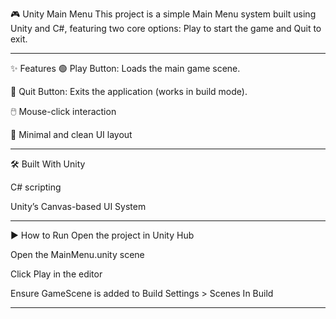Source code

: 🎮 Unity Main Menu
This project is a simple Main Menu system built using Unity and C#, featuring two core options: Play to start the game and Quit to exit.

---
✨ Features
🟢 Play Button: Loads the main game scene.

🔴 Quit Button: Exits the application (works in build mode).

🖱️ Mouse-click interaction

🧼 Minimal and clean UI layout

---
🛠️ Built With
Unity

C# scripting

Unity’s Canvas-based UI System

---
▶️ How to Run
Open the project in Unity Hub

Open the MainMenu.unity scene

Click Play in the editor

Ensure GameScene is added to Build Settings > Scenes In Build

---
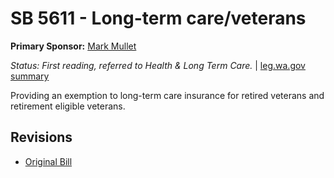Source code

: # SB 5611 - Long-term care/veterans
**Primary Sponsor:** [Mark Mullet](/person/leg/mark.mullet.md)

*Status: First reading, referred to Health & Long Term Care.* | [leg.wa.gov summary](https://app.leg.wa.gov/billsummary?BillNumber=5611&Year=2021)

Providing an exemption to long-term care insurance for retired veterans and retirement eligible veterans.

## Revisions
* [Original Bill](1/)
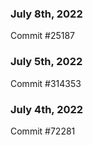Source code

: ### July 8th, 2022

Commit #25187

### July 5th, 2022

Commit #314353


### July 4th, 2022

Commit #72281
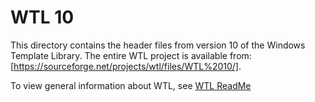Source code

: # WTL 10

This directory contains the header files from version 10 of the Windows Template Library. The entire WTL project is available from: [https://sourceforge.net/projects/wtl/files/WTL%2010/].

To view general information about WTL, see [WTL ReadMe](ReadMe.html)
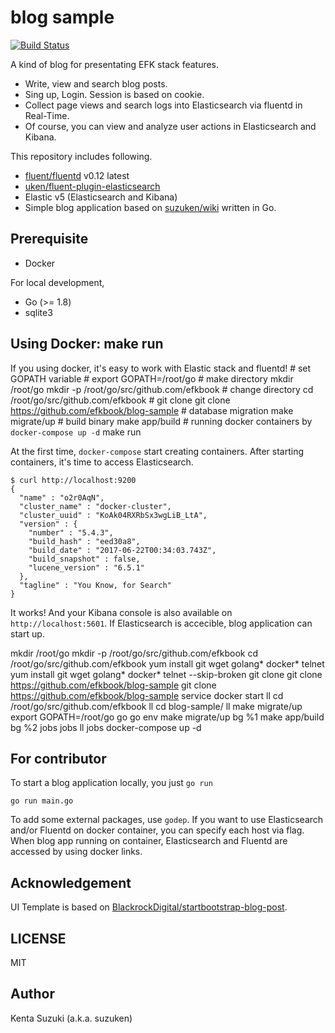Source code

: # blog sample

[![Build Status](https://travis-ci.org/efkbook/blog-sample.svg?branch=master)](https://travis-ci.org/efkbook/blog-sample)

A kind of blog for presentating EFK stack features.

* Write, view and search blog posts.
* Sing up, Login. Session is based on cookie.
* Collect page views and search logs into Elasticsearch via fluentd in Real-Time.
* Of course, you can view and analyze user actions in Elasticsearch and Kibana.

This repository includes following.

* [fluent/fluentd](https://github.com/fluent/fluentd) v0.12 latest
* [uken/fluent-plugin-elasticsearch](https://github.com/uken/fluent-plugin-elasticsearch)
* Elastic v5 (Elasticsearch and Kibana)
* Simple blog application based on [suzuken/wiki](https://github.com/suzuken/wiki) written in Go.

## Prerequisite

* Docker

For local development,

* Go (>= 1.8)
* sqlite3

## Using Docker: make run

If you using docker, it's easy to work with Elastic stack and fluentd!
    # set GOPATH variable
    # export GOPATH=/root/go
    # make directory
    mkdir /root/go
    mkdir -p /root/go/src/github.com/efkbook
    # change directory
    cd /root/go/src/github.com/efkbook
    # git clone
    git clone https://github.com/efkbook/blog-sample
    # database migration
    make migrate/up
    # build binary
    make app/build
    # running docker containers by `docker-compose up -d`
    make run

At the first time, `docker-compose` start creating containers. After starting containers, it's time to access Elasticsearch.

    $ curl http://localhost:9200
    {
      "name" : "o2r0AqN",
      "cluster_name" : "docker-cluster",
      "cluster_uuid" : "KoAk04RXRbSx3wgLiB_LtA",
      "version" : {
        "number" : "5.4.3",
        "build_hash" : "eed30a8",
        "build_date" : "2017-06-22T00:34:03.743Z",
        "build_snapshot" : false,
        "lucene_version" : "6.5.1"
      },
      "tagline" : "You Know, for Search"
    }

It works! And your Kibana console is also available on `http://localhost:5601`. If Elasticsearch is accecible, blog application can start up.


mkdir /root/go mkdir -p /root/go/src/github.com/efkbook
cd /root/go/src/github.com/efkbook
yum install git wget golang* docker* telnet
yum install git wget golang* docker* telnet --skip-broken
git clone git clone https://github.com/efkbook/blog-sample
git clone https://github.com/efkbook/blog-sample
service docker start
ll
cd /root/go/src/github.com/efkbook
ll
cd blog-sample/
ll
make migrate/up
export GOPATH=/root/go
go
go env
make migrate/up
bg %1
 make app/build
bg %2
jobs
jobs
ll
jobs
docker-compose up -d

## For contributor

To start a blog application locally, you just `go run`

    go run main.go

To add some external packages, use `godep`. If you want to use Elasticsearch and/or Fluentd on docker container, you can specify each host via flag. When blog app running on container, Elasticsearch and Fluentd are accessed by using docker links.

## Acknowledgement

UI Template is based on [BlackrockDigital/startbootstrap-blog-post](https://github.com/BlackrockDigital/startbootstrap-blog-post).

## LICENSE

MIT

## Author

Kenta Suzuki (a.k.a. suzuken)
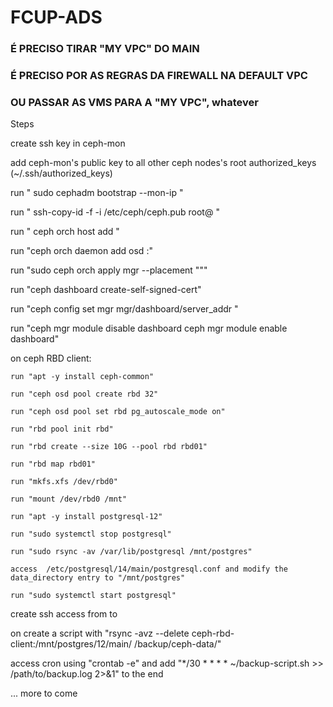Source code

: # FCUP-ADS

### É PRECISO TIRAR "MY VPC" DO MAIN
### É PRECISO POR AS REGRAS DA FIREWALL NA DEFAULT VPC
### OU PASSAR AS VMS PARA A "MY VPC", whatever

Steps

create ssh key in ceph-mon

add ceph-mon's public key to all other ceph nodes's root authorized_keys (~/.ssh/authorized_keys)

run " sudo cephadm bootstrap --mon-ip *<ceph-mon-internal-ip>* "

run " ssh-copy-id -f -i /etc/ceph/ceph.pub root@<ceph-node> "

run " ceph orch host add <ceph-node> <ceph-node-ip>"

run "ceph orch daemon add osd <ceph-osd-node>:<disk-path>" 

run "sudo ceph orch apply mgr --placement "<ceph-mgr-node>""

run "ceph dashboard create-self-signed-cert"

run "ceph config set mgr mgr/dashboard/server_addr <ceph-mgr-ip>"

run "ceph mgr module disable dashboard
     ceph mgr module enable dashboard"

on ceph RBD client:

    run "apt -y install ceph-common"

    run "ceph osd pool create rbd 32"

    run "ceph osd pool set rbd pg_autoscale_mode on"

    run "rbd pool init rbd"

    run "rbd create --size 10G --pool rbd rbd01"

    run "rbd map rbd01"

    run "mkfs.xfs /dev/rbd0"

    run "mount /dev/rbd0 /mnt"

    run "apt -y install postgresql-12"

    run "sudo systemctl stop postgresql"
    
    run "sudo rsync -av /var/lib/postgresql /mnt/postgres"

    access  /etc/postgresql/14/main/postgresql.conf and modify the data_directory entry to "/mnt/postgres"

    run "sudo systemctl start postgresql"

create ssh access from <backup-server-node> to <ceph-rbd-client> 

on <backup-server-node> create a script with "rsync -avz --delete ceph-rbd-client:/mnt/postgres/12/main/ /backup/ceph-data/"

access cron using "crontab -e" and add "*/30 * * * * ~/backup-script.sh >> /path/to/backup.log 2>&1" to the end

... more to come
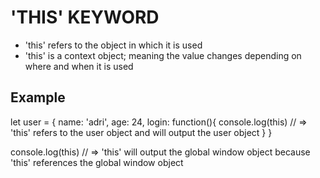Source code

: # 'THIS' KEYWORD

* 'this' refers to the object in which it is used
* 'this' is a context object; meaning the value changes depending on where and when it is used


## Example

let user = {
    name: 'adri',
    age: 24,
    login: function(){
        console.log(this)
        // => 'this' refers to the user object and will output the user object
    }
}

console.log(this)
// => 'this' will output the global window object because 'this' references the global window object

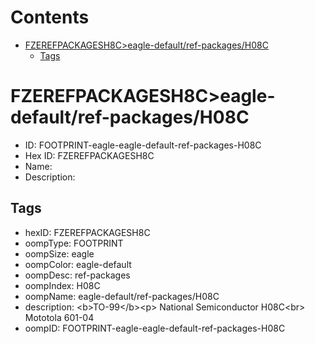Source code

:



Contents
========

* [FZEREFPACKAGESH8C>eagle-default/ref-packages/H08C](#fzerefpackagesh8ceagle-defaultref-packagesh08c)
	* [Tags](#tags)

# FZEREFPACKAGESH8C>eagle-default/ref-packages/H08C

- ID: FOOTPRINT-eagle-eagle-default-ref-packages-H08C
- Hex ID: FZEREFPACKAGESH8C
- Name: 
- Description: 

## Tags

- hexID: FZEREFPACKAGESH8C
- oompType: FOOTPRINT
- oompSize: eagle
- oompColor: eagle-default
- oompDesc: ref-packages
- oompIndex: H08C
- oompName: eagle-default/ref-packages/H08C
- description: &lt;b&gt;TO-99&lt;/b&gt;&lt;p&gt;&#xD;
National Semiconductor H08C&lt;br&gt;&#xD;
Mototola 601-04
- oompID: FOOTPRINT-eagle-eagle-default-ref-packages-H08C
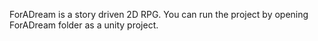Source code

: ForADream is a story driven 2D RPG.
You can run the project by opening ForADream folder as a unity project.
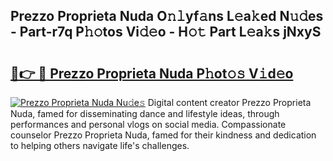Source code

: ## Prezzo Proprieta Nuda O𝚗𝚕yf𝚊ns L𝚎a𝚔ed N𝚞𝚍es - Part-r7q P𝚑𝚘tos Vi𝚍𝚎o - H𝚘𝚝 Part L𝚎a𝚔s jNxyS

# <h2><a href="http://kf6um5.oniu.top/?m=Prezzo+Proprieta+Nuda">🔗👉 🔴 Prezzo Proprieta Nuda P𝚑ot𝚘𝚜 V𝚒d𝚎o</a></h2>

[![Prezzo Proprieta Nuda Nu𝚍e𝚜](https://i.imgur.com/0qMVB7G.gif)](http://kf6um5.oniu.top/?m=Prezzo+Proprieta+Nuda)
Digital content creator Prezzo Proprieta Nuda, famed for disseminating dance and lifestyle ideas, through performances and personal vlogs on social media. Compassionate counselor Prezzo Proprieta Nuda, famed for their kindness and dedication to helping others navigate life's challenges.  
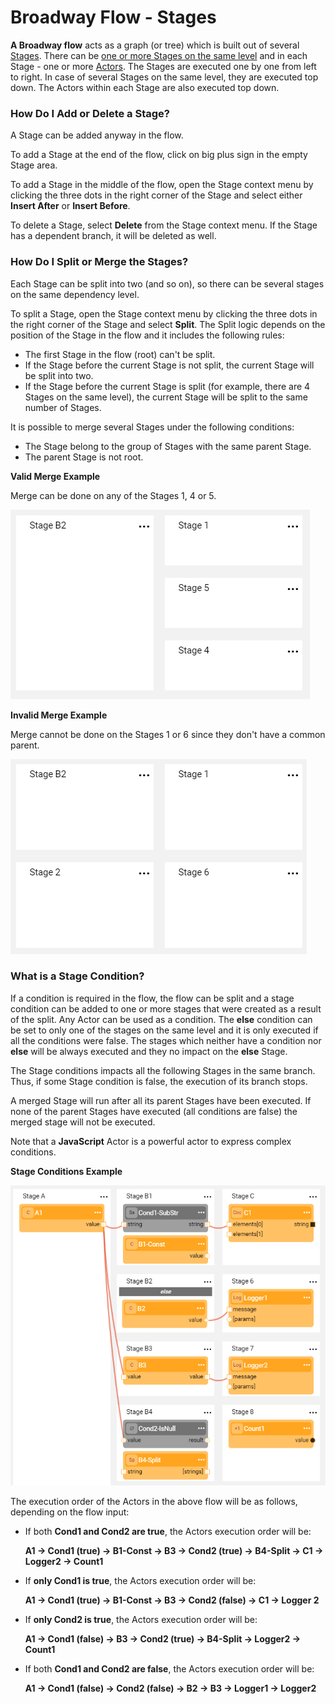 # Broadway Flow - Stages

**A Broadway flow** acts as a graph (or tree) which is built out of several [Stages]().  There can be [one or more Stages on the same level](/articles/99_Broadway/16_broadway_flow_overview.md#flow-with-2-stages-on-the-same-level) and in each Stage - one or more [Actors](/articles/99_Broadway/03_broadway_actor.md). The Stages are executed one by one from left to right. In case of several Stages on the same level, they are executed top down. The Actors within each Stage are also executed top down. 

### How Do I Add or Delete a Stage?

A Stage can be added anyway in the flow.

To add a Stage at the end of the flow, click on big plus sign in the empty Stage area.

To add a Stage in the middle of the flow, open the Stage context menu by clicking the three dots in the right corner of the Stage and select either **Insert After** or **Insert Before**. 

To delete a Stage, select **Delete** from the Stage context menu. If the Stage has a dependent branch, it will be deleted as well.

### How Do I Split or Merge the Stages?

Each Stage can be split into two (and so on), so there can be several stages on the same dependency level. 

To split a Stage, open the Stage context menu by clicking the three dots in the right corner of the Stage and select  **Split**. The Split logic depends on the position of the Stage in the flow and it includes the following rules:

- The first Stage in the flow (root) can't be split. 
- If the Stage before the current Stage is not split, the current Stage will be split into two.
- If the Stage before the current Stage is split (for example, there are 4 Stages on the same level), the current Stage will be split to the same number of Stages.

It is possible to merge several Stages under the following conditions:

- The Stage belong to the group of Stages with the same parent Stage.
- The parent Stage is not root.

**Valid Merge Example**

Merge can be done on any of the Stages 1, 4 or 5. 

![image](/articles/99_Broadway/images/99_19_merge_example_1.PNG)

**Invalid Merge Example**

Merge cannot be done on the Stages 1 or 6 since they don't have a common parent.

![image](/articles/99_Broadway/images/99_19_merge_example_2.PNG)

### What is a Stage Condition?

If a condition is required in the flow, the flow can be split and a stage condition can be added to one or more stages that were created as a result of the split. Any Actor can be used as a condition. The **else** condition can be set to only one of the stages on the same level and it is only executed if all the conditions were false. The stages which neither have a condition nor **else** will be always executed and they no impact on the **else** Stage. 

The Stage conditions impacts all the following Stages in the same branch. Thus, if some Stage condition is false, the execution of its branch stops. 

A merged Stage will run after all its parent Stages have been executed. If none of the parent Stages have executed (all conditions are false) the merged stage will not be executed.

Note that a **JavaScript** Actor is a powerful actor to express complex conditions.

**Stage Conditions Example**

![image](/articles/99_Broadway/images/99_19_cond_example_1.PNG)

The execution order of the Actors in the above flow will be as follows, depending on the flow input:

- If both **Cond1 and Cond2 are true**, the Actors execution order will be:

  **A1 -> Cond1 (true) -> B1-Const -> B3 -> Cond2 (true) -> B4-Split -> C1 -> Logger2 -> Count1**

- If **only Cond1 is true**, the Actors execution order will be:

  **A1 -> Cond1 (true) -> B1-Const -> B3 -> Cond2 (false) -> C1 -> Logger 2**

- If **only Cond2 is true**, the Actors execution order will be:

  **A1 -> Cond1 (false) -> B3 -> Cond2 (true) -> B4-Split -> Logger2 -> Count1**

- If both **Cond1 and Cond2 are false**, the Actors execution order will be:

  **A1 -> Cond1 (false) -> Cond2 (false) -> B2 -> B3 -> Logger1 -> Logger2**
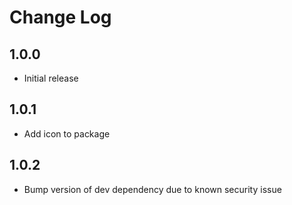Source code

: # Change Log

## 1.0.0

- Initial release

## 1.0.1

- Add icon to package

## 1.0.2

- Bump version of dev dependency due to known security issue

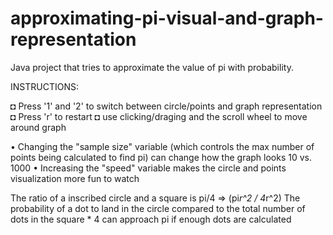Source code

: # approximating-pi-visual-and-graph-representation
Java project that tries to approximate the value of pi with probability.

INSTRUCTIONS:

◘ Press '1' and '2' to switch between circle/points and graph representation
◘ Press 'r' to restart
◘ use clicking/draging and the scroll wheel to move around graph

• Changing the "sample size" variable (which controls the max number of points being calculated to find pi) can change how the graph looks 10 vs. 1000
• Increasing the "speed" variable makes the circle and points visualization more fun to watch 

The ratio of a inscribed circle and a square is pi/4 => (pi*r^2 / 4*r^2)
The probability of a dot to land in the circle compared to the total number of dots in the square * 4 can approach pi if enough dots are calculated
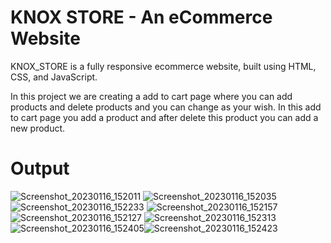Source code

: <h1>KNOX STORE - An eCommerce Website</h1>
KNOX_STORE is a fully responsive ecommerce website, built using HTML, CSS, and JavaScript.


In this project we are creating a add to cart page where you can add products and delete products and you can change as your wish.
In this add to cart page you add a product and after delete this product you can add a new product.

# Output

![Screenshot_20230116_152011](https://user-images.githubusercontent.com/120724248/212706380-897b6fcc-365c-4018-8186-3a92b17dbf02.png)
![Screenshot_20230116_152035](https://user-images.githubusercontent.com/120724248/212706419-f4265308-aafa-4d38-ab25-10ed62691aa7.png)
![Screenshot_20230116_152233](https://user-images.githubusercontent.com/120724248/212706495-80e522ff-466a-4561-82fa-7cf619f383cb.png)
![Screenshot_20230116_152157](https://user-images.githubusercontent.com/120724248/212706623-c3b764e8-7b0d-4948-ba37-1bae908d423f.png)
![Screenshot_20230116_152127](https://user-images.githubusercontent.com/120724248/212706667-9b8b3d13-db41-4992-a3ec-023c7b517766.png)
![Screenshot_20230116_152313](https://user-images.githubusercontent.com/120724248/212706683-8cc9e216-91d9-4a11-a438-5de9b2348704.png)
![Screenshot_20230116_152405](https://user-images.githubusercontent.com/120724248/212706689-e150de20-a46d-43d6-a106-5a667aac2c32.png)![Screenshot_20230116_152423](https://user-images.githubusercontent.com/120724248/212706701-7b7d798f-7380-4924-aa17-aa302abc7fa1.png)

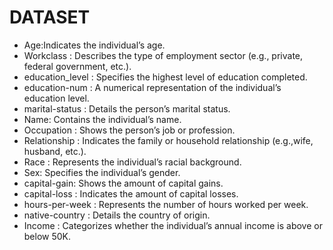 #  DATASET 



- Age:Indicates the individual’s age.
- Workclass : Describes the type of employment sector (e.g., private, federal government, etc.).
- education_level : Specifies the highest level of education completed.
- education-num : A numerical representation of the individual’s education level.
- marital-status : Details the person’s marital status.
- Name: Contains the individual’s name.
- Occupation : Shows the person’s job or profession.
- Relationship : Indicates the family or household relationship (e.g.,wife, husband, etc.).
- Race : Represents the individual’s racial background.
- Sex:  Specifies the individual’s gender.
- capital-gain: Shows the amount of capital gains.
- capital-loss : Indicates the amount of capital losses.
- hours-per-week : Represents the number of hours worked per week.
- native-country : Details the country of origin.
- Income : Categorizes whether the individual’s annual income is above or below 50K.

 
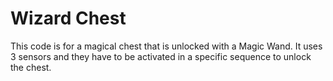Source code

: # Wizard Chest
This code is for a magical chest that is unlocked with a Magic Wand.
It uses 3 sensors and they have to be activated in a specific sequence to unlock the chest.
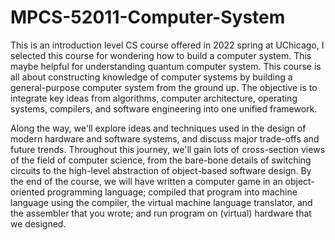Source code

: # MPCS-52011-Computer-System
This is an introduction level CS course offered in 2022 spring at UChicago, I selected this course for wondering how to build a computer system. This maybe helpful for understanding quantum computer system. This course is all about constructing knowledge of computer systems by building a general-purpose computer system from the ground up. The objective is to integrate key ideas from algorithms, computer architecture, operating systems, compilers, and software engineering into one unified framework. 

Along the way, we'll explore ideas and techniques used in the design of modern hardware and software systems, and discuss major trade-offs and future trends. Throughout this journey, we'll gain lots of cross-section views of the field of computer science, from the bare-bone details of switching circuits to the high-level abstraction of object-based software design. By the end of the course, we will have written a computer game in an object-oriented programming language; compiled that program into machine language using the compiler, the virtual machine language translator, and the assembler that you wrote; and run program on (virtual) hardware that we designed.
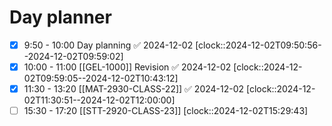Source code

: # Day planner

- [x] 9:50 - 10:00 Day planning ✅ 2024-12-02
      [clock::2024-12-02T09:50:56--2024-12-02T09:59:02]
- [x] 10:00 - 11:00 [[GEL-1000]] Revision ✅ 2024-12-02
      [clock::2024-12-02T09:59:05--2024-12-02T10:43:12]
- [x] 11:30 - 13:20 [[MAT-2930-CLASS-22]] ✅ 2024-12-02
      [clock::2024-12-02T11:30:51--2024-12-02T12:00:00]
- [ ] 15:30 - 17:20 [[STT-2920-CLASS-23]]
      [clock::2024-12-02T15:29:43]
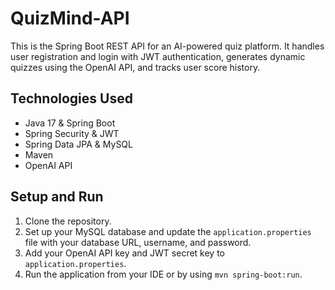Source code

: # QuizMind-API

This is the Spring Boot REST API for an AI-powered quiz platform. It handles user registration and login with JWT authentication, generates dynamic quizzes using the OpenAI API, and tracks user score history.

## Technologies Used
- Java 17 & Spring Boot
- Spring Security & JWT
- Spring Data JPA & MySQL
- Maven
- OpenAI API

## Setup and Run

1.  Clone the repository.
2.  Set up your MySQL database and update the `application.properties` file with your database URL, username, and password.
3.  Add your OpenAI API key and JWT secret key to `application.properties`.
4.  Run the application from your IDE or by using `mvn spring-boot:run`.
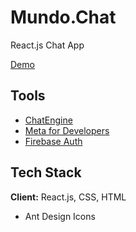 
# Mundo.Chat

React.js Chat App

[Demo](https://mundochat.netlify.app/chats)




## Tools

 - [ChatEngine](https://awesomeopensource.com/project/elangosundar/awesome-README-templates)
 - [Meta for Developers](https://developers.facebook.com/apps/)
 - [Firebase Auth](https://firebase.google.com)


## Tech Stack

**Client:** React.js, CSS, HTML

- Ant Design Icons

**********

**Assignment**
Above are some records. Reproduce the lines from the one with "- Income : Categorizes" down to the one with "This is an introduction", keeping both, and leave every picture out.

**Written solution**
- Income : Categorizes whether the individual’s annual income is above or below 50K.

 
Source code

: # Wizard Chest
This code is for a magical chest that is unlocked with a Magic Wand.
It uses 3 sensors and they have to be activated in a specific sequence to unlock the chest.
Source code

: # MPCS-52011-Computer-System
This is an introduction level CS course offered in 2022 spring at UChicago, I selected this course for wondering how to build a computer system. This maybe helpful for understanding quantum computer system. This course is all about constructing knowledge of computer systems by building a general-purpose computer system from the ground up. The objective is to integrate key ideas from algorithms, computer architecture, operating systems, compilers, and software engineering into one unified framework. 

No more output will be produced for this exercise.